The Union's Position

  By Charles Loiacono     

Weaving Tangled Webs

             The goal of any arbitrator or arbitration panel is to understand the truth and determine whether the truth of a particular situation violated the agreement between two parties. When the truth is withheld or camouflaged to mislead, then the arbitrator’s goal can be difficult to achieve.

            One such camouflaging occurred on October 3rd when John Gross, attorney for the Board of Trustees and the administration, described ELI/LINCC teachers as full-time. The obvious intent was to have the new arbitrator, who was hearing the facts of the case for the first time, believe that these individuals were part of the regular full-time faculty. That was proven to be the intent when Gross vehemently objected when the AFA attorney attempted to clear up any misunderstanding.

            Why Gross did not know that eventually the truth would be revealed and that that stunt would only hurt his credibility baffles me. But that’s how these things go. Some lawyers will stoop to any machination that will avoid, withhold, or distort the truth.

            So much for the tools of deception; now on to what came to light as we listened to the first witness for the administration.

            Both through direct and cross-examination, the witness went through the history of ELI.

The sum total of her testimony was that ELI was a failure from the get-go.  

            It seems there was a curriculum that no one had ever seen—neither the teachers nor the Fresh Look Committee. We have requested copies of that curriculum, which supposedly dictated a holistic approach to teaching ESL.

            Beginning in the year 2000, the migration from the college into adult education began. Five years later in 2005, it was acknowledge that the program was not working—hence the formation of the Fresh Look Committee. The committee’s report was reviewed in

           

 

 some detail with excerpts in a previous issue of the VANGUARD. It was a devastating report on the failure of ELI.   

          The result was the creation of a new version called ELI B. Two years later, ELI B was declared dead when, as John Gross said, “We are pulling the plug on the ELI program.”

            For seven years the ELI program failed to teach foreign students the English language. And the beat goes on. LINCC is ELI with a new name. Why would this administration continue an approach that has failed so miserably?

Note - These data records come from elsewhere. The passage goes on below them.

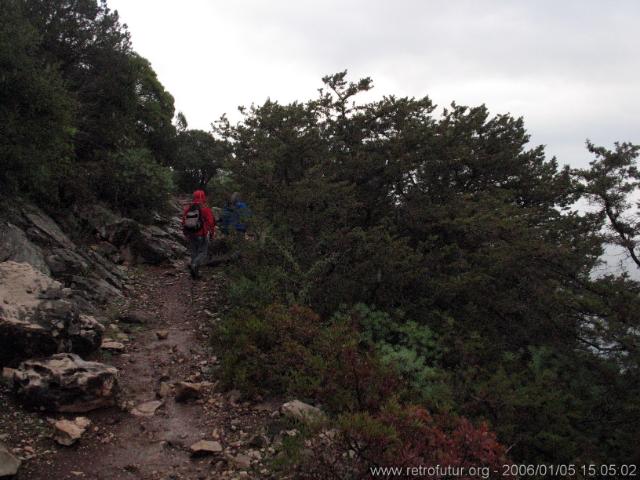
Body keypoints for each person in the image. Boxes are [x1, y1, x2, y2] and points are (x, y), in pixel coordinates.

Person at [182, 189, 215, 279]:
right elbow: (211, 223)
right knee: (203, 253)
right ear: (204, 197)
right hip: (202, 234)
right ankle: (195, 265)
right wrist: (211, 233)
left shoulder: (189, 208)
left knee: (194, 253)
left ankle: (195, 274)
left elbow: (183, 222)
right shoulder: (205, 209)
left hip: (191, 234)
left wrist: (185, 234)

            The answer to that question is simple—MONEY. Tuition, state aid, and property taxes have yielded millions in profit. The fact that accepting public funds for F1 Visa students is illegal is coming up for review. There is another answer, perhaps as important to this administration as the money—union busting.

            When the administration moved these courses out of the college’s ESL program into the adult education program funded under the continuing education budget, they removed them from the AFA jurisdiction. That meant no union, and that meant teachers would have no rights. The administration, like copper barons of old, could exploit them in any way they wanted. Teachers could be hired on a semester to semester basis and serve at the

pleasure of the employer. For this administration, that was a goal devoutly to be wished. They so enjoyed exploiting these new teachers without having to answer to the union that they cared nothing that students were not learning because the program was a dismal failure. Life was beautiful for the administration. They were raking in the money and they had broken the union as far as this program was concerned. Their dream—today ESL, tomorrow the AFA.

Dream on, Sean, for that tomorrow will never come!